__Extrait source__.
════════════════════

Les tromperies de Béziers
Publié le 1 Juin 2016
Arrivé dans la ville martyre de Béziers (qui se souvient du massacre de 1209 par les forces françaises et papales ?) pour le week-end organisé par Robert Ménard, certaines personnes déclarèrent avec ironie qu’ils furent trompés par le temps. Comment ? «Descendre » dans le sud, pour y trouver du gris, du vent et de la pluie ? Voilà qui n’était certainement pas « le deal ».
Tout le reste ne fut qu’un nuancier de cette ironie.
Personnellement, je sors de ce week-end assez meurtri et, peut-être un peu, désespéré par les politiques. Sans doute suis-je encore un peu naïf. Sans doute suis-je surtout animé de la conviction que seule une grande alliance de droite peut prendre le pouvoir dans ce pays et changer quelque peu les choses. Quoiqu’il en soit, je me suis trompé, et tout le monde a été trompé.
Ce rendez-vous de la droite organisé par Ménard devait poser les bases d’un mariage, ou, disons, d’une Union Civile, entre certaines forces du Front National lucides sur les limites de ce mouvement, et certaines forces de la droite classique, lucides, elles aussi, sur les besoins de celle-ci pour appliquer, un jour, une véritable politique de droite. J’ai parlé de l’exigence de ce mariage dans mon texte J’irai voir la droite à Béziers. Je n’y reviendrai donc pas.

════════════════════

__Données fournies__.
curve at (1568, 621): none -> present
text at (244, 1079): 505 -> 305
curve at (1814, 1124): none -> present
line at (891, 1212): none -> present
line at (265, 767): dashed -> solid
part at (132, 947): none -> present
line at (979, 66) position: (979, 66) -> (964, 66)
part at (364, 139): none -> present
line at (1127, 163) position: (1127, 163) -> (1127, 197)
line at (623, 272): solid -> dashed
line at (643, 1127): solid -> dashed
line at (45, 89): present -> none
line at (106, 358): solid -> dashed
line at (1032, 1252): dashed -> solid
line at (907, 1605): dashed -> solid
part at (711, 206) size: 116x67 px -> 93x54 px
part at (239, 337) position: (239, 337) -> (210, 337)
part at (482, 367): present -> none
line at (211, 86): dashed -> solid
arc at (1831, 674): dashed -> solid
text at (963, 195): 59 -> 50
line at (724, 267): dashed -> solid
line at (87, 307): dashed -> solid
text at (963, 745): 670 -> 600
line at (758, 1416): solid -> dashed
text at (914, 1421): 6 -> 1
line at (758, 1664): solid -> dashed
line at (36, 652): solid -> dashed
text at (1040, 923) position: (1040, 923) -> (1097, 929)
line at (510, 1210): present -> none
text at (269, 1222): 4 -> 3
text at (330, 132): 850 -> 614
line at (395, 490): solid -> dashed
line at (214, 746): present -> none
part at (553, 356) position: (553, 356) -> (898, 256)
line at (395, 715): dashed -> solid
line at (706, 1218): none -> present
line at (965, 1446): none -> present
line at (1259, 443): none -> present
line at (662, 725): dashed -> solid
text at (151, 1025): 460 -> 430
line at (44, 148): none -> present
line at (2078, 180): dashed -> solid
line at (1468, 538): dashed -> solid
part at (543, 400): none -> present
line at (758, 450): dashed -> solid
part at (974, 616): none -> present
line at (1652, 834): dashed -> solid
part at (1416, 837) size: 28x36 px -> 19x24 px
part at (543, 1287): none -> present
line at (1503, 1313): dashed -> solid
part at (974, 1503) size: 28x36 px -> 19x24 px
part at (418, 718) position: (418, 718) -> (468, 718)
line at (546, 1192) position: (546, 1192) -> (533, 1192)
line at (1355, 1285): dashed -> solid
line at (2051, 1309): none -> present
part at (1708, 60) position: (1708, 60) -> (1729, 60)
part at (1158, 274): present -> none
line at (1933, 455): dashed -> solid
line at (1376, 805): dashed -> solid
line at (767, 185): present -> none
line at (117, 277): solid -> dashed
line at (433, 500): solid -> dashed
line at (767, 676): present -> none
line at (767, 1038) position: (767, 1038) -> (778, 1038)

════════════════════

__Liste des tâches__.
- 1) D'après l'extrait source, qui a organisé le week-end de la droite à Béziers ?
- 2) Dans l'extrait source, pourquoi certaines personnes arrivées à Béziers ont-elles dit, avec ironie, avoir été trompées par le temps ?

__Les réponses__.
- 1) Robert Ménard.

- 2) Elles étaient « descendues » dans le sud et y ont trouvé du gris, du vent et de la pluie. Pour elles, ce n'était pas « le deal ».